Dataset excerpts
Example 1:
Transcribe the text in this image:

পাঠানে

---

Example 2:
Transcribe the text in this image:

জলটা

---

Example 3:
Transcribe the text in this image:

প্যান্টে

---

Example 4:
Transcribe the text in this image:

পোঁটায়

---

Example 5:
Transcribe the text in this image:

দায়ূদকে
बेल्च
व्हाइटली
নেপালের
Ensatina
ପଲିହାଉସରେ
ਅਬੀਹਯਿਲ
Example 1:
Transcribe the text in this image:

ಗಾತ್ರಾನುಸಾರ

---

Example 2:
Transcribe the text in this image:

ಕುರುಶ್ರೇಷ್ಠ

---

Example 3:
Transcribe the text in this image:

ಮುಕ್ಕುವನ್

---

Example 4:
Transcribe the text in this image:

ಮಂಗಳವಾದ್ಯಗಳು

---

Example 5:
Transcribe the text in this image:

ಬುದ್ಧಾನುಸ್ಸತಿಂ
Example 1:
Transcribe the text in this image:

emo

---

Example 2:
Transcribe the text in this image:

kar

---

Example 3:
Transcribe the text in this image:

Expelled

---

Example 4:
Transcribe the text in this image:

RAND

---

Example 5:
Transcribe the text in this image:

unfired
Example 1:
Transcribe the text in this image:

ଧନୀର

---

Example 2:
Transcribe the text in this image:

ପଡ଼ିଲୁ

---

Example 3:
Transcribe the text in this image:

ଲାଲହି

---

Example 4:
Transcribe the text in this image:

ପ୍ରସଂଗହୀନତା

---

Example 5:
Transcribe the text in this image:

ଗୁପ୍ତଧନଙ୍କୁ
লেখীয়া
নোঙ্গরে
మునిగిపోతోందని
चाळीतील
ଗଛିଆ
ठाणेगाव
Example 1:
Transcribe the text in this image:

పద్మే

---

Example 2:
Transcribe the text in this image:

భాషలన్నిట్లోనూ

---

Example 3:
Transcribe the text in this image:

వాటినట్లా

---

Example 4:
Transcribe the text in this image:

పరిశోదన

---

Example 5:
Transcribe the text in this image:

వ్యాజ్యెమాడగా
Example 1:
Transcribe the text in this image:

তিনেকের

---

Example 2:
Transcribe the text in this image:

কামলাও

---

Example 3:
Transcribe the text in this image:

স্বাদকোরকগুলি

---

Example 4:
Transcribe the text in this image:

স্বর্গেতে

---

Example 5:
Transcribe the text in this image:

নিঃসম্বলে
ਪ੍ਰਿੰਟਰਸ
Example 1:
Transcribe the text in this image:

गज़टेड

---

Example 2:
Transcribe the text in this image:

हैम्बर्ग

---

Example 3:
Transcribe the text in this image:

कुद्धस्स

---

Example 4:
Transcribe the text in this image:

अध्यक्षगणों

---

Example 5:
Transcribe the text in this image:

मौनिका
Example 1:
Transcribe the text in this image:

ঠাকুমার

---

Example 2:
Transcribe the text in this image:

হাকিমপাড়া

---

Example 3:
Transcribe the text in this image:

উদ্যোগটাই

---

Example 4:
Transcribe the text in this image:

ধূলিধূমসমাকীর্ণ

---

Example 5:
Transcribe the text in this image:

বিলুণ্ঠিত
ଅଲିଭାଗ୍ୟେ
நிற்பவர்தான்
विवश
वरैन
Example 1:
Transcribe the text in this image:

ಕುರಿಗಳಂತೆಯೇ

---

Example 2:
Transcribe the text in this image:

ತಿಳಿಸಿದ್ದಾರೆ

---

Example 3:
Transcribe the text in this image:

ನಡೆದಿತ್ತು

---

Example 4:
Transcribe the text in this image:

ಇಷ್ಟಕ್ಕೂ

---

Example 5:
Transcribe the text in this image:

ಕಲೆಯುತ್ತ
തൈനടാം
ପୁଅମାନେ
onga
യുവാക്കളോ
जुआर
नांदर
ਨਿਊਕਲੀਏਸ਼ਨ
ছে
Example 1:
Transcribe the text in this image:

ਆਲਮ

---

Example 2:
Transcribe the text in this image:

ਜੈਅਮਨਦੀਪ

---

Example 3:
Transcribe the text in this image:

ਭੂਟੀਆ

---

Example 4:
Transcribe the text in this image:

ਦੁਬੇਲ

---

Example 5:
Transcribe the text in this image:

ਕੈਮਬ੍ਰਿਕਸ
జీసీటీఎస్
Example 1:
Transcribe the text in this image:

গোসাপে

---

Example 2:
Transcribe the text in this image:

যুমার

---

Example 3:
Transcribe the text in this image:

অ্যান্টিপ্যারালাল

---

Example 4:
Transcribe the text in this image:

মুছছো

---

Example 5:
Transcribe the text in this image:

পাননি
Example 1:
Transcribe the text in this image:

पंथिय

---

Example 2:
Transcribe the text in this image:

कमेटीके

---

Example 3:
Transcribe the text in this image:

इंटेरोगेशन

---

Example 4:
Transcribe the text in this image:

*What is expected*. Each entry above is to be duplicated exactly, with nothing left out.

*Result for this exercise*.
Example 1:
Transcribe the text in this image:

পাঠানে

---

Example 2:
Transcribe the text in this image:

জলটা

---

Example 3:
Transcribe the text in this image:

প্যান্টে

---

Example 4:
Transcribe the text in this image:

পোঁটায়

---

Example 5:
Transcribe the text in this image:

দায়ূদকে
बेल्च
व्हाइटली
নেপালের
Ensatina
ପଲିହାଉସରେ
ਅਬੀਹਯਿਲ
Example 1:
Transcribe the text in this image:

ಗಾತ್ರಾನುಸಾರ

---

Example 2:
Transcribe the text in this image:

ಕುರುಶ್ರೇಷ್ಠ

---

Example 3:
Transcribe the text in this image:

ಮುಕ್ಕುವನ್

---

Example 4:
Transcribe the text in this image:

ಮಂಗಳವಾದ್ಯಗಳು

---

Example 5:
Transcribe the text in this image:

ಬುದ್ಧಾನುಸ್ಸತಿಂ
Example 1:
Transcribe the text in this image:

emo

---

Example 2:
Transcribe the text in this image:

kar

---

Example 3:
Transcribe the text in this image:

Expelled

---

Example 4:
Transcribe the text in this image:

RAND

---

Example 5:
Transcribe the text in this image:

unfired
Example 1:
Transcribe the text in this image:

ଧନୀର

---

Example 2:
Transcribe the text in this image:

ପଡ଼ିଲୁ

---

Example 3:
Transcribe the text in this image:

ଲାଲହି

---

Example 4:
Transcribe the text in this image:

ପ୍ରସଂଗହୀନତା

---

Example 5:
Transcribe the text in this image:

ଗୁପ୍ତଧନଙ୍କୁ
লেখীয়া
নোঙ্গরে
మునిగిపోతోందని
चाळीतील
ଗଛିଆ
ठाणेगाव
Example 1:
Transcribe the text in this image:

పద్మే

---

Example 2:
Transcribe the text in this image:

భాషలన్నిట్లోనూ

---

Example 3:
Transcribe the text in this image:

వాటినట్లా

---

Example 4:
Transcribe the text in this image:

పరిశోదన

---

Example 5:
Transcribe the text in this image:

వ్యాజ్యెమాడగా
Example 1:
Transcribe the text in this image:

তিনেকের

---

Example 2:
Transcribe the text in this image:

কামলাও

---

Example 3:
Transcribe the text in this image:

স্বাদকোরকগুলি

---

Example 4:
Transcribe the text in this image:

স্বর্গেতে

---

Example 5:
Transcribe the text in this image:

নিঃসম্বলে
ਪ੍ਰਿੰਟਰਸ
Example 1:
Transcribe the text in this image:

गज़टेड

---

Example 2:
Transcribe the text in this image:

हैम्बर्ग

---

Example 3:
Transcribe the text in this image:

कुद्धस्स

---

Example 4:
Transcribe the text in this image:

अध्यक्षगणों

---

Example 5:
Transcribe the text in this image:

मौनिका
Example 1:
Transcribe the text in this image:

ঠাকুমার

---

Example 2:
Transcribe the text in this image:

হাকিমপাড়া

---

Example 3:
Transcribe the text in this image:

উদ্যোগটাই

---

Example 4:
Transcribe the text in this image:

ধূলিধূমসমাকীর্ণ

---

Example 5:
Transcribe the text in this image:

বিলুণ্ঠিত
ଅଲିଭାଗ୍ୟେ
நிற்பவர்தான்
विवश
वरैन
Example 1:
Transcribe the text in this image:

ಕುರಿಗಳಂತೆಯೇ

---

Example 2:
Transcribe the text in this image:

ತಿಳಿಸಿದ್ದಾರೆ

---

Example 3:
Transcribe the text in this image:

ನಡೆದಿತ್ತು

---

Example 4:
Transcribe the text in this image:

ಇಷ್ಟಕ್ಕೂ

---

Example 5:
Transcribe the text in this image:

ಕಲೆಯುತ್ತ
തൈനടാം
ପୁଅମାନେ
onga
യുവാക്കളോ
जुआर
नांदर
ਨਿਊਕਲੀਏਸ਼ਨ
ছে
Example 1:
Transcribe the text in this image:

ਆਲਮ

---

Example 2:
Transcribe the text in this image:

ਜੈਅਮਨਦੀਪ

---

Example 3:
Transcribe the text in this image:

ਭੂਟੀਆ

---

Example 4:
Transcribe the text in this image:

ਦੁਬੇਲ

---

Example 5:
Transcribe the text in this image:

ਕੈਮਬ੍ਰਿਕਸ
జీసీటీఎస్
Example 1:
Transcribe the text in this image:

গোসাপে

---

Example 2:
Transcribe the text in this image:

যুমার

---

Example 3:
Transcribe the text in this image:

অ্যান্টিপ্যারালাল

---

Example 4:
Transcribe the text in this image:

মুছছো

---

Example 5:
Transcribe the text in this image:

পাননি
Example 1:
Transcribe the text in this image:

पंथिय

---

Example 2:
Transcribe the text in this image:

कमेटीके

---

Example 3:
Transcribe the text in this image:

इंटेरोगेशन

---

Example 4:
Transcribe the text in this image:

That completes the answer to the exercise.